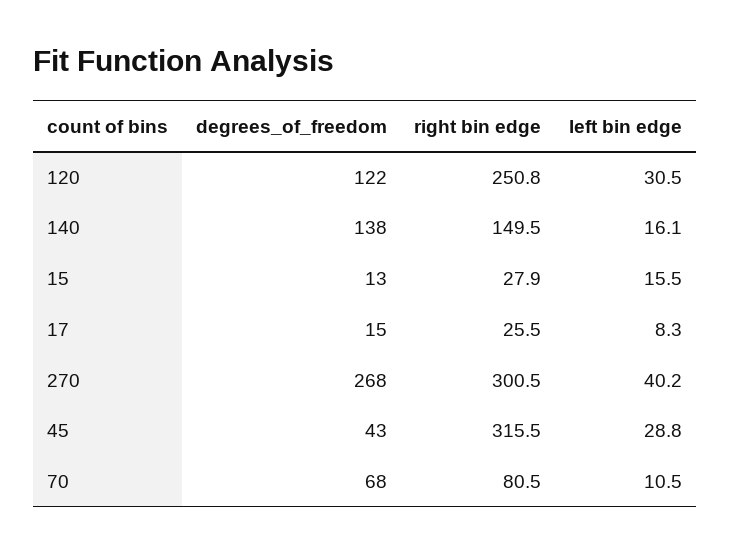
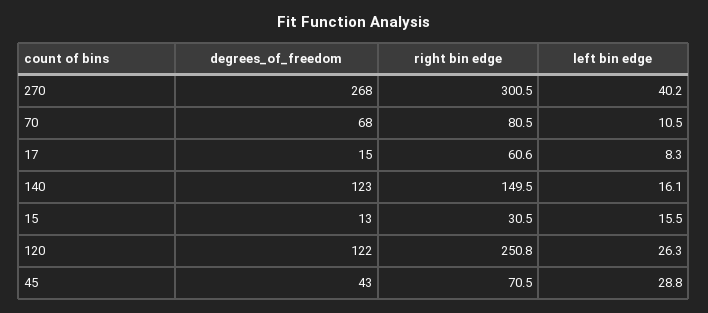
left bin edge, 120: 30.5 -> 26.3
degrees_of_freedom, 140: 138 -> 123
right bin edge, 15: 27.9 -> 30.5
right bin edge, 17: 25.5 -> 60.6
right bin edge, 45: 315.5 -> 70.5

Required work:
Please copy exactly, and only, the lines from the line containing "degrees_of_freedom, 140: 138 -> 123" through the last line of the records, with both ends included.

Solution to the exercise:
degrees_of_freedom, 140: 138 -> 123
right bin edge, 15: 27.9 -> 30.5
right bin edge, 17: 25.5 -> 60.6
right bin edge, 45: 315.5 -> 70.5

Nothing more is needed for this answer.